--- START ---
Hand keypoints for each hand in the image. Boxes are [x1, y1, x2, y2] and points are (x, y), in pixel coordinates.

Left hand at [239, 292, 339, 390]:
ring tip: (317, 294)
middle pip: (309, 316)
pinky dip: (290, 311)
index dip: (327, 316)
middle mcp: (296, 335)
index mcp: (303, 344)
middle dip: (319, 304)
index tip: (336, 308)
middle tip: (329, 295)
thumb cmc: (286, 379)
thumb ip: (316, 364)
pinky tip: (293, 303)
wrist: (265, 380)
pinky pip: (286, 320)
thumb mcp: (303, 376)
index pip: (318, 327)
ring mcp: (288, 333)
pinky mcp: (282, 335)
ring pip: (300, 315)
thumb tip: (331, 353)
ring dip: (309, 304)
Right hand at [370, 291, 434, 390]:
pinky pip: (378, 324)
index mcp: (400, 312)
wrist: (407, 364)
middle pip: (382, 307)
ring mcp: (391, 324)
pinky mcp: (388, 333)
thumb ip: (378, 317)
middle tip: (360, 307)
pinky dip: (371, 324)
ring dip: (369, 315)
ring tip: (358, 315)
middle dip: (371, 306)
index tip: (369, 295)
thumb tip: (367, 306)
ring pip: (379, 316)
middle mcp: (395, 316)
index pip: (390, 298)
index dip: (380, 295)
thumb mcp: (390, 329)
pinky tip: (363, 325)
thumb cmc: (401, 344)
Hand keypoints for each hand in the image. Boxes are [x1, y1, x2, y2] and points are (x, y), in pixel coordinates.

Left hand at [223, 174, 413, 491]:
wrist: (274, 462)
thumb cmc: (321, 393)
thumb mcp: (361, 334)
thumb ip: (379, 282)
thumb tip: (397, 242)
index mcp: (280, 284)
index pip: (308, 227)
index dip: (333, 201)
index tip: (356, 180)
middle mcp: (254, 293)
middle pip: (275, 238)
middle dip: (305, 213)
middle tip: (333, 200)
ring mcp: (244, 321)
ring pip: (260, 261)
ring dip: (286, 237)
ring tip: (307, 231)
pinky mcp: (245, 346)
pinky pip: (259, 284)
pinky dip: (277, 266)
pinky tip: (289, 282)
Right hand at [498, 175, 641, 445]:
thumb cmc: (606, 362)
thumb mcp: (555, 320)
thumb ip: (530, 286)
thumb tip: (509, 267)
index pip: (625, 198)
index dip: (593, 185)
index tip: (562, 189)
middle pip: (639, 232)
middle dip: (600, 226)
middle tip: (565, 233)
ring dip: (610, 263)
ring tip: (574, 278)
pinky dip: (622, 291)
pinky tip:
--- END ---
--- START ---
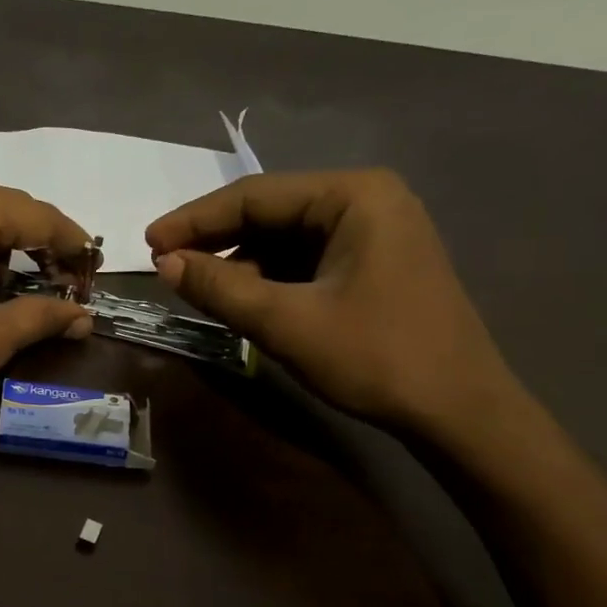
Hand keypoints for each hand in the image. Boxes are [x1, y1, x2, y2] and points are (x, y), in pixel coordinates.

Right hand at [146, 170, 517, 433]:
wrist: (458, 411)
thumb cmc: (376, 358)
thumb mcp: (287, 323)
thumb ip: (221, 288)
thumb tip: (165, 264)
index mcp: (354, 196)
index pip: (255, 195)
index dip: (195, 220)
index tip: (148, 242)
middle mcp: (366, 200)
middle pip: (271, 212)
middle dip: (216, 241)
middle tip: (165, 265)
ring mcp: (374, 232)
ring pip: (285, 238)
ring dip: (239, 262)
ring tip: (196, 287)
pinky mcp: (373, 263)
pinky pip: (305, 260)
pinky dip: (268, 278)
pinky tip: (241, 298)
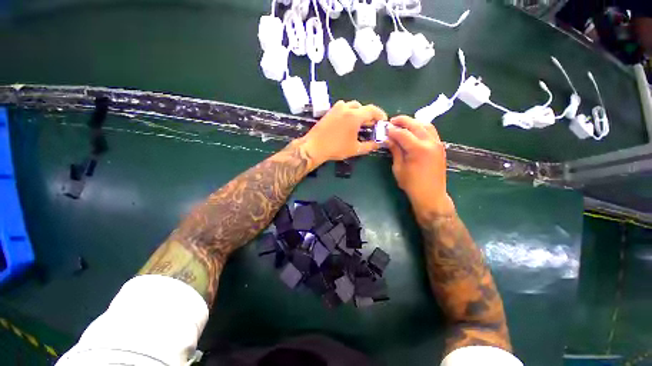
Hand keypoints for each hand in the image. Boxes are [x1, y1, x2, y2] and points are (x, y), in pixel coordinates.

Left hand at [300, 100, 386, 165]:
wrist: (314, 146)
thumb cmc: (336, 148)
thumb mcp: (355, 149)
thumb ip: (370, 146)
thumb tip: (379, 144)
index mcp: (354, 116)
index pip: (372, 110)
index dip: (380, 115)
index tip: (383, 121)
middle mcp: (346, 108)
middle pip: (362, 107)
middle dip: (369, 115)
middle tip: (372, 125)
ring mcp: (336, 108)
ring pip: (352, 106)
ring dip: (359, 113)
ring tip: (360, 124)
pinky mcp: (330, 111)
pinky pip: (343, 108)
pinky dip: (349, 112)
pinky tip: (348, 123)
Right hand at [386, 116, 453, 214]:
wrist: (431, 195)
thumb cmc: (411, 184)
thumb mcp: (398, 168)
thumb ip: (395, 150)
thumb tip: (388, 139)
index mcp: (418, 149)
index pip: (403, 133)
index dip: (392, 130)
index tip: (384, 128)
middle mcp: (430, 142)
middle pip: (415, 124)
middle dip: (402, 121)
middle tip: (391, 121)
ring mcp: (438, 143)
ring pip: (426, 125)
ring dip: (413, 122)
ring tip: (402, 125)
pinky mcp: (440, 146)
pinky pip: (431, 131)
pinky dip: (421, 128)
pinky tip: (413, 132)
--- END ---
◆ **Work to be completed**: Where the listing above has a line with "wrist: (458, 411)", start there, and output every line exactly through the line with "ring mcp: (374, 232)", which is also included.

◆ **Result**:
wrist: (458, 411)
thumb cmc: (376, 358)
thumb mcp: (287, 323)
thumb ip: (221, 288)
thumb tip: (165, 264)
index mcp: (354, 196)
index pip: (255, 195)
index dip: (195, 220)
index tip: (148, 242)
middle mcp: (366, 200)
middle pip: (271, 212)
middle dip: (216, 241)
middle tip: (165, 265)
ring mcp: (374, 232)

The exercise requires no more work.